El índice inflacionario sella uno de los peores momentos en materia económica del Gobierno y confirma la complejidad de un problema donde lo fundamental es de lo que nadie habla; la pelea por la redistribución de la riqueza que generan en conjunto capital y fuerza laboral.

Las condiciones y los valores macroeconómicos, en los cuales la escuela clásica basa la explicación de la inflación, están controlados en este primer trimestre. Emisión controlada equivalente al 0.15 del PBI, déficit en retracción fuerte (a tal punto que es una de las principales rispideces en el oficialismo), dólar con mínimos movimientos, paritarias cerradas, tarifas sin cambios, excepto un solo aumento del combustible. Entonces ¿solo lo justifica el conflicto europeo? o hay factores que suman tensiones y se hacen presentes una puja distributiva que desde hace años y años se salda con procesos inflacionarios que vuelcan la balanza hacía grupos determinados. El domingo pasado analizamos largamente el tema (ver aquí)

Independientemente de lo que digan públicamente los famosos representantes del Campo y los principales elaboradores de alimentos, no hay dudas que los que traccionaron de manera brutal son los productos alimenticios más ligados a la actividad agropecuaria y la exportación de commodities. Como decían las abuelas "que digan lo que quieran, pero marche preso"

Así el Pan aumentó 17.7%, el pan lactal 24.8,la harina 13.2,los fideos 10.2, el pollo 15.1, la leche 13.1,la manteca 10.2, la carne casi 8 puntos y así sucesivamente.

La industria textil y la educación no se quedaron atrás con aumentos por arriba del 10 % los primeros y de más de 25 puntos los segundos.

Indudablemente (más allá de que los datos de la última semana de marzo y las dos primeras de abril son alentadores) el problema es gravísimo porque no pueden aplicarse soluciones de libro a un problema tan complejo que es difícil de comparar con otras experiencias.

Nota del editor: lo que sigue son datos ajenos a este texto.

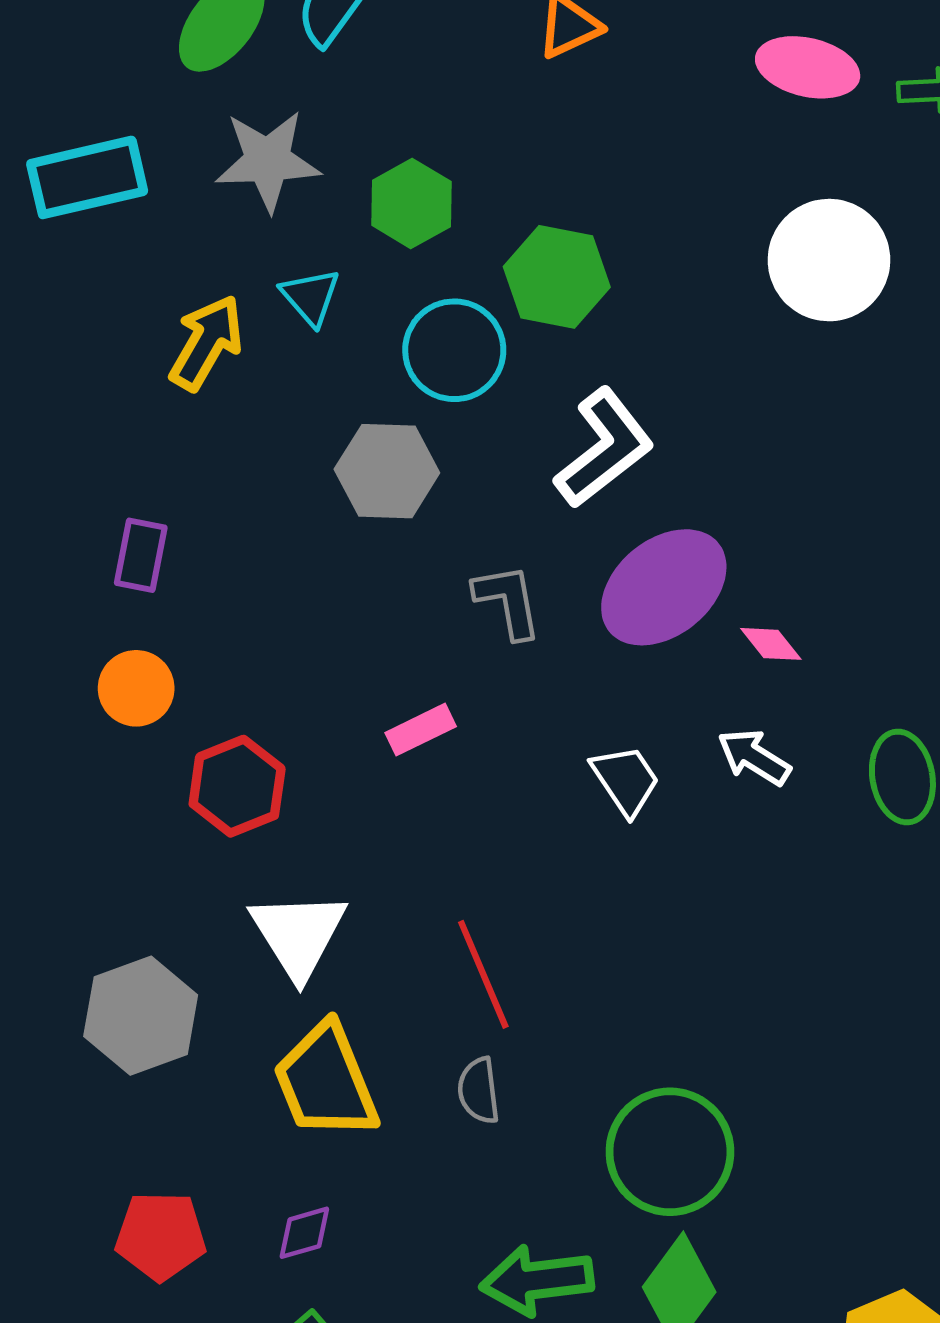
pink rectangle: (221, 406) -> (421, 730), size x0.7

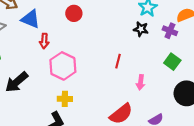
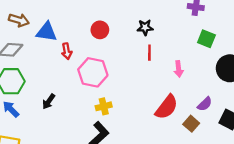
red circle: (74, 13) -> (100, 30), moved
black star: (141, 29) -> (145, 27), moved
black arrow: (17, 82) -> (49, 101), size x0.6

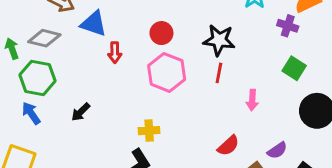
black star: (145, 27) -> (219, 40), size x1.5
pink hexagon: (93, 72) -> (167, 72), moved
red semicircle: (167, 107) -> (228, 146), size x0.7

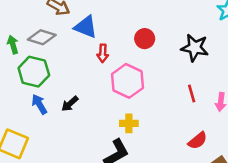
pink hexagon: (167, 72) -> (128, 81), moved
red line: (219, 73) -> (192, 93), moved, turned -30
blue arrow: (31, 113) -> (39, 104), moved

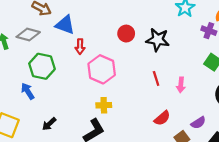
red circle: (145, 39) -> (126, 34), moved
green hexagon: (34, 72) -> (42, 66), moved
black arrow: (70, 104) -> (49, 124), moved

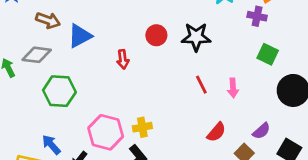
blue triangle: (65, 25) -> (80, 36), turned -40
red arrow: (80, 47) -> (123, 59), moved
pink hexagon: (102, 69) -> (106, 132), moved
blue arrow: (28, 91) -> (51, 145), moved

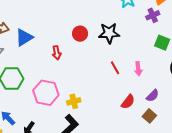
purple cross: (257, 16) -> (153, 15), turned -32
purple semicircle: (261, 131) -> (153, 96), moved
pink hexagon: (106, 132) -> (46, 93), moved

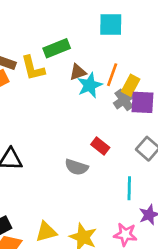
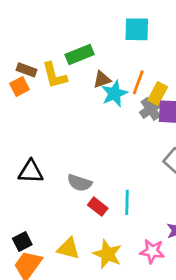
red rectangle: (100, 146) -> (98, 207), moved
gray semicircle: (76, 167) -> (80, 183), moved
cyan line: (129, 188) -> (127, 202), moved
yellow triangle: (46, 232) -> (68, 248), turned 30

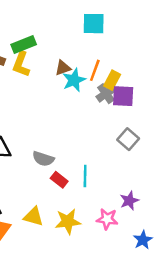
green rectangle: (80, 54) -> (24, 45), moved
yellow L-shape: (54, 75) -> (21, 64), turned 35
yellow star: (107, 254) -> (68, 221), turned -30

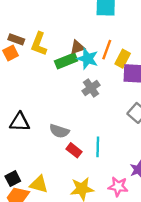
green rectangle: (24, 45) -> (66, 61), moved
cyan star: (74, 80) -> (88, 59), turned -30
gray cross: (106, 94) -> (91, 88), moved
yellow triangle: (33, 217) -> (39, 184), moved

Además, la disparada inflacionaria complica otros factores como el crédito; El BCRA se vió obligado ayer mismo a dictaminar un aumento de las tasas.

Desde la Casa Rosada ayer mismo se dejó trascender que el índice aceleraría medidas de combate a la concentración y sobre las rentas extraordinarias que el ministro Guzmán adelantó pero no explicó.

Todos los diagnósticos el Gobierno los conoce desde antes de asumir, de hecho el Presidente los reiteró infinidad de veces durante la campaña, sin embargo hasta ahora no aparecieron medidas contundentes contra esos males y sin dudas es uno de los principales motivos de la interna del oficialismo.

Las medidas (si se toman y no quedan en el baúl de los anuncios eternos) podrían alinear por lo menos las ideas políticas de los dos hemisferios del Frente de Todos. La vicepresidenta fue clarísima ayer en cuál es la visión que tiene su sector del conflicto interno y externo, lo que dejaron trascender desde la Rosada y los ministerios involucrados parece ir en esa línea de pensamiento.

La situación es también complicada desde lo político, existe una especie de empate hegemónico en lo macro que no permite destrabar la situación compleja de la economía, imposible de destrabar sin patear el tablero, pero para tomar medidas profundas es necesaria una fortaleza política que, si el oficialismo no cierra sus heridas, será difícil de obtener.